We know Money and Power play huge roles in why the likes of holder, sharpton, jackson, etc continue to make up lies about whites committing racial incidents. Their goal is to rile up the low information black population who has been controlled by Uncle Sugar for generations. BECAUSE THEY CAN!

One of my buddy's explained the nature of government entitled black people to me a long time ago...He calls it the Black People Crawfish Syndrome. If you've ever seen a bunch of Crawfish in a bucket before a Crawfish Boil you'll understand...if any of the crawfish attempt to crawl out of the bucket to reach safety, the others in the bucket pull them back down to face their doom together. 

The ones who do leave the "bucket" and make something of themselves are called Uncle Tom's or worse. It's a sad sad thing.


----------



## LunaticFringeInc (Nov 20, 2012)

I doubt seriously any of the protesters feel used, they don't care about Mike-Mike as much as they care about a few free 5ths of liquor, a pair of Nike Air Jordans and a 70 in flatscreen TV or some new rims for their lowrider, and this was the excuse they needed to go "shopping".


----------



## Denton (Sep 18, 2012)

LunaticFringeInc said:


> I doubt seriously any of the protesters feel used, they don't care about Mike-Mike as much as they care about a few free 5ths of liquor, a pair of Nike Air Jordans and a 70 in flatscreen TV or some new rims for their lowrider, and this was the excuse they needed to go "shopping".


I'm not talking about the looters but the well-meaning protesters who believe they are marching for justice.
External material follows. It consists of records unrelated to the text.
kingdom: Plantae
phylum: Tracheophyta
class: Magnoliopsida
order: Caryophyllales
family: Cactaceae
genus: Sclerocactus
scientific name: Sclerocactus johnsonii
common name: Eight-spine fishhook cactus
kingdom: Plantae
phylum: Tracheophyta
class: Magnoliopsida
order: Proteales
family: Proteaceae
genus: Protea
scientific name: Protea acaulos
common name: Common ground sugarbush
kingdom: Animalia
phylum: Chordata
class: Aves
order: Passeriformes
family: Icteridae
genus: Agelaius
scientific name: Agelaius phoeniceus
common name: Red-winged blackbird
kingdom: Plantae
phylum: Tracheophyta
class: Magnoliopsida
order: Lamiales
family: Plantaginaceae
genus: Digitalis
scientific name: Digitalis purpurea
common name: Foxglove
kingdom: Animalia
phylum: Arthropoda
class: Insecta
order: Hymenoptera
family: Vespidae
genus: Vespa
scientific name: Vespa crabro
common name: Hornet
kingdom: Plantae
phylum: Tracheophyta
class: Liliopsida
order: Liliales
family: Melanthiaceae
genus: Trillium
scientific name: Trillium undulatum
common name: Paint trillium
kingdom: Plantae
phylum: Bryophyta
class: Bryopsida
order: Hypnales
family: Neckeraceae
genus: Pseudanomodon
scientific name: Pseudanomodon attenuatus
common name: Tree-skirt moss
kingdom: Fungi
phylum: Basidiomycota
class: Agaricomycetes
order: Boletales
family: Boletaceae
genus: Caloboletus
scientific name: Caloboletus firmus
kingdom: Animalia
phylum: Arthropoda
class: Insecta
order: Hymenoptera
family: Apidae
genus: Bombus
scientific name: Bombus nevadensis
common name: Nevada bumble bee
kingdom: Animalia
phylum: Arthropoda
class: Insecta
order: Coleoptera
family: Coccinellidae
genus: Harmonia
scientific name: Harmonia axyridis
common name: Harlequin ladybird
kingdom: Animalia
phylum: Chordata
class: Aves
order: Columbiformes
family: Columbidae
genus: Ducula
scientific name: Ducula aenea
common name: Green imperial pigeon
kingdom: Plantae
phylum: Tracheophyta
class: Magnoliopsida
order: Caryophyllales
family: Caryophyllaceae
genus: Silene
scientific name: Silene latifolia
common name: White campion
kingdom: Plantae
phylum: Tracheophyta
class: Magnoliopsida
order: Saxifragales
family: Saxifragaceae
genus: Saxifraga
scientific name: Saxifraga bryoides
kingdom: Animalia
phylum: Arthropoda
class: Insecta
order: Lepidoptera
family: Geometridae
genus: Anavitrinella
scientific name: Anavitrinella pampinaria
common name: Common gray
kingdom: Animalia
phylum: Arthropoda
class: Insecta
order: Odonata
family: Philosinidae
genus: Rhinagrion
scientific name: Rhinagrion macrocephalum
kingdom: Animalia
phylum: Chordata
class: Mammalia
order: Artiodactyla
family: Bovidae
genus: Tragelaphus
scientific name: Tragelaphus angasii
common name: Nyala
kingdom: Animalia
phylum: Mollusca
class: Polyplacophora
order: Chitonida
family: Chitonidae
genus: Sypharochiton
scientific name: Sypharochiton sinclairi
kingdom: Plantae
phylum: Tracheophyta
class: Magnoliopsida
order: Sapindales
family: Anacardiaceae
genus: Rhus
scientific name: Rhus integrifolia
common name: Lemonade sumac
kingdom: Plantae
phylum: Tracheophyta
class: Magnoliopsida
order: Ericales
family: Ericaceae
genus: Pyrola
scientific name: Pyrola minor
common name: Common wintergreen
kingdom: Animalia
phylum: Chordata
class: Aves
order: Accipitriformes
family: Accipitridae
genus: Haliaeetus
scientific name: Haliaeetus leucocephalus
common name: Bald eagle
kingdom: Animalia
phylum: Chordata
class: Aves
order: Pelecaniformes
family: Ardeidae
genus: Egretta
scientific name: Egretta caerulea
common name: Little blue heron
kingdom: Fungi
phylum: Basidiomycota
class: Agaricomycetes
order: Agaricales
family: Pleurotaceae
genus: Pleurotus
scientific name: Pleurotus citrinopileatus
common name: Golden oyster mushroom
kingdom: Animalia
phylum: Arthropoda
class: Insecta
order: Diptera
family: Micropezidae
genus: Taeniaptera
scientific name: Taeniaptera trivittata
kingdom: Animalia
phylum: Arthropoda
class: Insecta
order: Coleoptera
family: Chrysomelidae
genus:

Those who reacted in a kneejerk manner, believing the copsimply took the opportunity to plant some poor, helpless urban youth, as they say.


----------



## James m (Mar 11, 2014)

I think these people should spend less time trying to find things to divide us and more time I don't know trying to improve the economy? Is that still Bush's fault though isn't it?

They seem to be working very hard to divide the nation and support the hardly working. If they worked as hard to improve the lives of these people and get them working. Idk?


----------



## Jeep (Aug 5, 2014)

There is a very large population in this country of many races who will never capitulate. Black and white is chief among them. It will not ever cease, long after Sharpton and Jackson, they already groomed their replacements. What will settle it down is the big boom that will come. I doubt there are 50k survivors in NY after 2 days of mass looting and chaos. Same for Miami LA and Chi town. 20 million blacks will kill themselves and get some help in getting killed and things will all of a sudden be different.


----------



## James m (Mar 11, 2014)

I don't know why I didn't see it before. Mike Brown pulled the officers gun and shot himself. Why else would he desperately grasp for a police mans gun. It must be related to his mental issues caused by all of that cheap tobacco. So this must be big tobaccos fault.


----------



## Camel923 (Aug 13, 2014)

Bad set of circumstance anytime some one losses their life. As more evidence and reports comes out, it seams its more likely that if I were that officer I don't think I would be able to do something different and have a reasonable expectation of survival. The number one thing a police officer wants to do when he starts the shift is to be able to punch out and go home alive and well. When the facts come out completely, we should know what occurred. Its just seams like Travon Martin, Obama's Harvard Professor friend, The Duke lacrosse team, Tawana Brawley, and so on. I doubt this is a case like James Byrd Jr. But this is why a grand jury has connived, autopsy preformed, perhaps a coroner's inquest or trial. Protest all you want but the looting and burning has nothing to do with justice or rights. Its to make a sorry butt excuse for criminal behavior that liberals/progressives will agree with.


----------